Daarnaast werd het college van burgemeester en wethouders van Tiel veroordeeld tot vergoeding van de proceskosten van de appellanten, die respectievelijk € 1.032,00 en € 966,00 ontvingen voor de gemaakte kosten in verband met de rechtsbijstand. De uitspraak benadrukt het belang van zorgvuldige besluitvorming en de naleving van de wettelijke procedures bij het verlenen van vergunningen.

Uitspraak

200903570/1/M2.
Datum uitspraak: 2 juni 2010
AFDELING
BESTUURSRECHTSPRAAK
Uitspraak in het geding tussen:
1. [appellanten sub 1] (hierna tezamen en in enkelvoud: [appellant sub 1]), wonend te [woonplaats],
2. [appellanten sub 2] (hierna tezamen en in enkelvoud: [appellant sub 2]), wonend te [woonplaats],
en
het college van burgemeester en wethouders van Tiel, verweerder.
1. Procesverloop
Bij besluit van 21 april 2009 heeft het college aan de besloten vennootschap met beperkte aansprakelijkheid Betuwemeer Tiel B.V. een revisievergunning als bedoeld in artikel 8.4, eerste lid, van de Wet milieubeheer verleend voor een sier- en watervogelkwekerij aan het Laageinde 13 te Kapel Avezaath. Dit besluit is op 27 april 2009 ter inzage gelegd.
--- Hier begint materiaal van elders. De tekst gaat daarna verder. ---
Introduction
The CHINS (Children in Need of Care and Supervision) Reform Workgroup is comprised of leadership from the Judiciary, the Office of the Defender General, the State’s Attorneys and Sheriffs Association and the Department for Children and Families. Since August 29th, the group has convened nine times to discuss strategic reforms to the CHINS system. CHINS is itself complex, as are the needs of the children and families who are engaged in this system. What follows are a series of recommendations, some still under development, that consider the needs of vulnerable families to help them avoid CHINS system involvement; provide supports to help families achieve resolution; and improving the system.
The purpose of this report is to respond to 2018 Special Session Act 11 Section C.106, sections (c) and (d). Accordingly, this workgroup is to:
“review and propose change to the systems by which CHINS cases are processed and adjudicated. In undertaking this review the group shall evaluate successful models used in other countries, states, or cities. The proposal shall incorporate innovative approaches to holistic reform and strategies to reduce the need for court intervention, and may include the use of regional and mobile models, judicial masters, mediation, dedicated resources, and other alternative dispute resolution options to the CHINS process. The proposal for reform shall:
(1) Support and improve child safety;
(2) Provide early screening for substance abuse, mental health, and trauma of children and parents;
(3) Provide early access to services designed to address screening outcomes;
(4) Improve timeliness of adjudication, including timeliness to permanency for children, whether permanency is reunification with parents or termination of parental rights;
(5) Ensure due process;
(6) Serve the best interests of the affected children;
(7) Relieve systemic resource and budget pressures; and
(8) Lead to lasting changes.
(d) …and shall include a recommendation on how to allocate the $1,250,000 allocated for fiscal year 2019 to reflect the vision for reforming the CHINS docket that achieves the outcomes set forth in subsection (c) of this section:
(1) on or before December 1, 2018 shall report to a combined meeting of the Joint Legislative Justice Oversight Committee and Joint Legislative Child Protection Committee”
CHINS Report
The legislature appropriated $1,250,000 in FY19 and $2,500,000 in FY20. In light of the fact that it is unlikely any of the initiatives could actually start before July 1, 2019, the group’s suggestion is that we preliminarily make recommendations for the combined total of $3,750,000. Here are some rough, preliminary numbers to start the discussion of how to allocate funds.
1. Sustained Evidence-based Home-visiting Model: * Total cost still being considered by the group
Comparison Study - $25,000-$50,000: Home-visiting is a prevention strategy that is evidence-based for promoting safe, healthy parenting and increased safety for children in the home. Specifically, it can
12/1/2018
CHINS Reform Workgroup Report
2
Tegen dit besluit hebben [appellant sub 1] bij brief, bij de Raad van State ingekomen op 2 juni 2009, en [appellant sub 2] bij brief, bij de Raad van State ingekomen op 4 juni 2009, beroep ingesteld. [appellant sub 1] heeft zijn beroep aangevuld bij brief van 14 september 2009. [appellant sub 2] heeft zijn beroep aangevuld bij brieven van 27 juli 2009 en 14 september 2009.
Bij besluit van 25 augustus 2009 heeft het college het besluit van 21 april 2009 gewijzigd.
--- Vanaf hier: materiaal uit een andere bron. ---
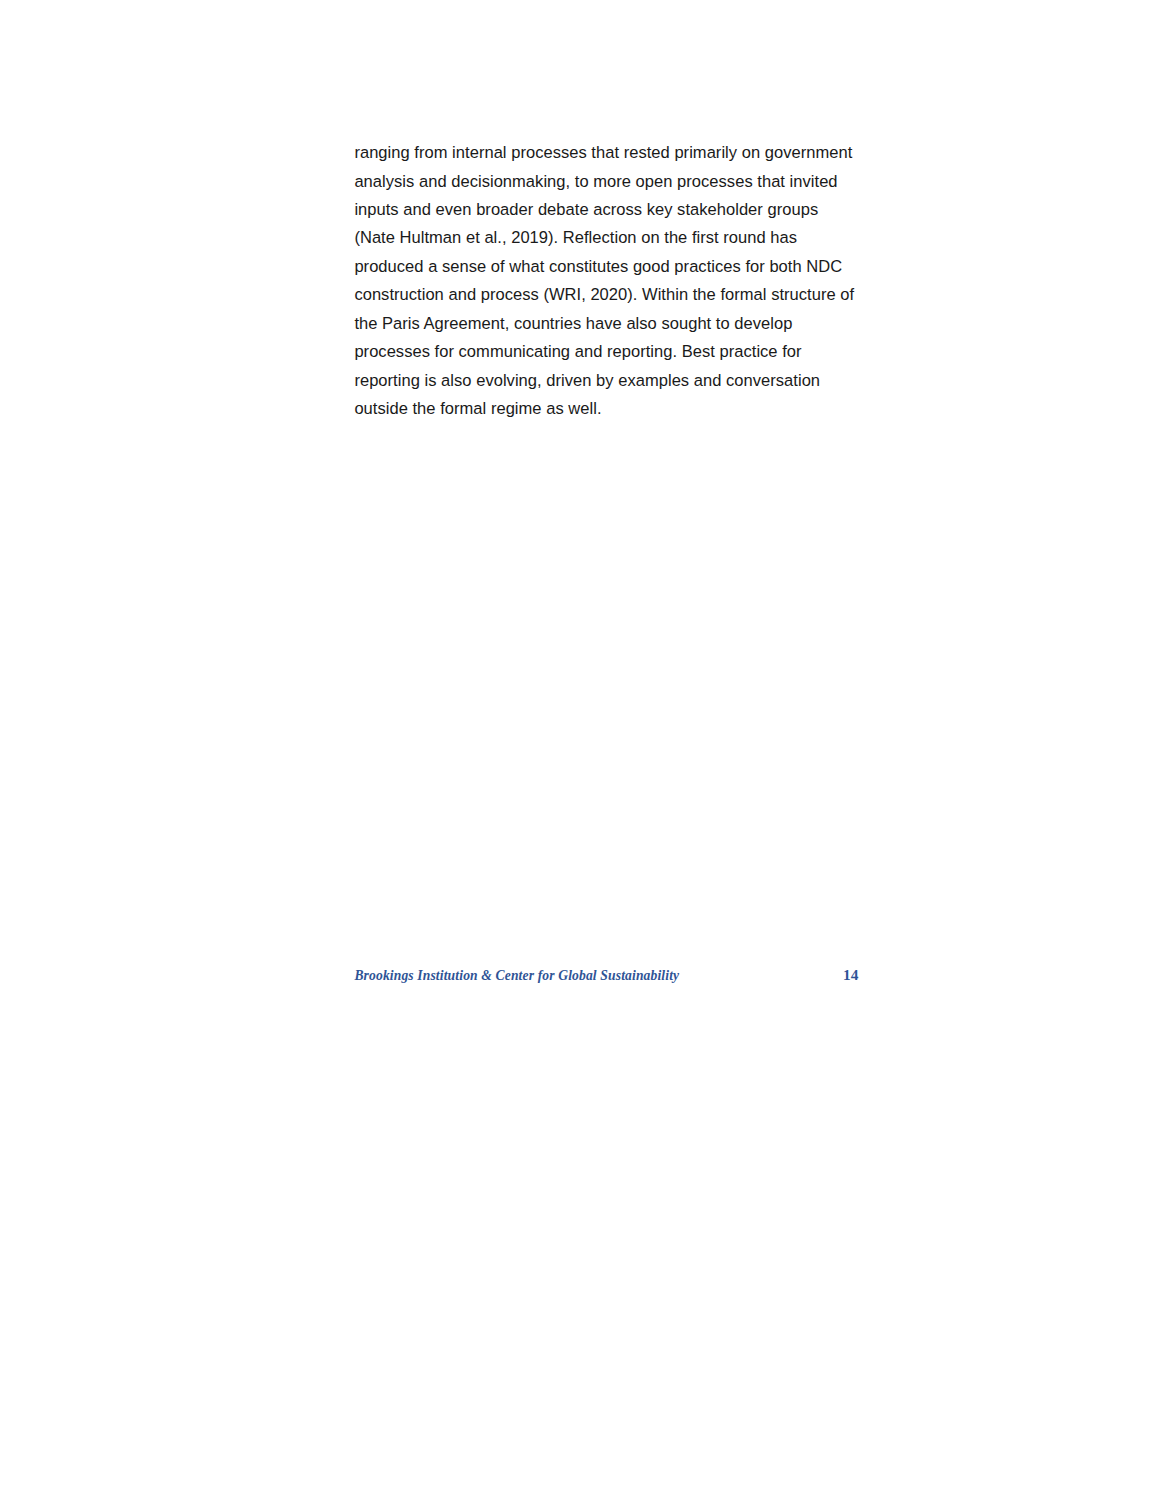ranging from internal processes that rested primarily on government analysis and decisionmaking, to more open processes that invited inputs and even broader debate across key stakeholder groups (Nate Hultman et al., 2019). Reflection on the first round has produced a sense of what constitutes good practices for both NDC construction and process (WRI, 2020). Within the formal structure of the Paris Agreement, countries have also sought to develop processes for communicating and reporting. Best practice for reporting is also evolving, driven by examples and conversation outside the formal regime as well.
Brookings Institution & Center for Global Sustainability 14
Het college heeft een verweerschrift ingediend.
De Stichting Advisering Bestuursrechtspraak voor Milieu en Ruimtelijke Ordening heeft desverzocht een deskundigenbericht uitgebracht.
[appellant sub 1], [appellant sub 2] en het college hebben hun zienswijze daarop naar voren gebracht.
[appellant sub 1] en [appellant sub 2] hebben nadere stukken ingediend.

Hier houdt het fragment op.